I would imagine some people feel like this upon posting their first comment into the wide blue yonder…slightly nervous, embarrassed and idiotic, because right now I know I do.
What on earth makes us want to shout out into the void and announce our daily dealings - especially to an innocent public who don't know me one iota from a bar of soap - perhaps it’s the idea of being slightly anonymous? Fortunately there are thousands of bloggers with plenty of admirers out there, shamefully I follow just two and have been inspired one - one that's beautifully written by someone I love.
My husband and I hurtled headlong into a nightmare on the 4th September 2008 when I gave birth prematurely to our baby daughter, Ella. We never thought we would be able to survive her loss and with it the pain, the hurt and the anger that followed, but with the passing of each day we began to recover. We look back now and realise that for us time wasn't the great healer, we've just slowly learnt to live with the pain of a broken heart.
Living in Africa has both helped and hindered us. Life and death regularly go hand in hand, but here it's seen in vivid detail. Death floats like an umbrella over the heads of most local families and far too many babies die in infancy. The average life expectancy of a Ugandan adult is 51 years of age. Out of the way clinics often don't stock the simplest of drugs and witch doctors continue to scratch a living.
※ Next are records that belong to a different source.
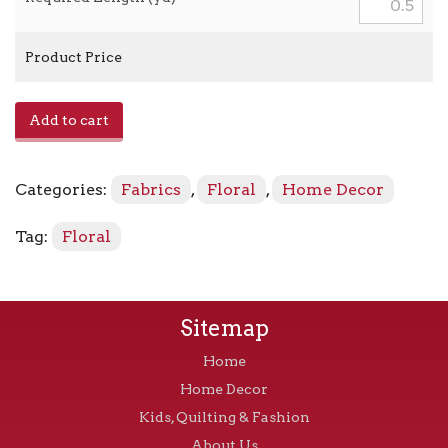
Product Price
April
Add to cart
in
Paris
-
Categories:
Fabrics
,
Floral
,
Home Decor
673750
Sugarplum
Tag:
Floral
quantity
Sitemap
Home
Home Decor
Kids, Quilting & Fashion
About Us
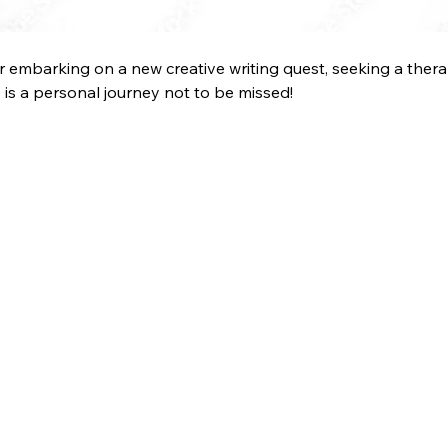
her embarking on a new creative writing quest, seeking a therap
is is a personal journey not to be missed!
But as with any symbiotic relationship, life after death unfurls like a flower. Families rebuild their lives, children go to school, crops have to be tendered, gardens need to be dug and the diligence of a proud people reigns true. It hasn’t always made us feel any better, there’s nothing worse than the comment, ‘there are plenty of people worse off than you’, but living where we do sometimes helps us to stay on an even keel.
I say all of this, but on Sunday night after we’d had a big fat argument Chris punched a door with his right hand and broke two bones.......so much for the even keel! Living on this knife edge isn't easy, but we both know that whatever side we fall, we fall together.
Thanks for the ear cyberspace, I’ll bend it again soon.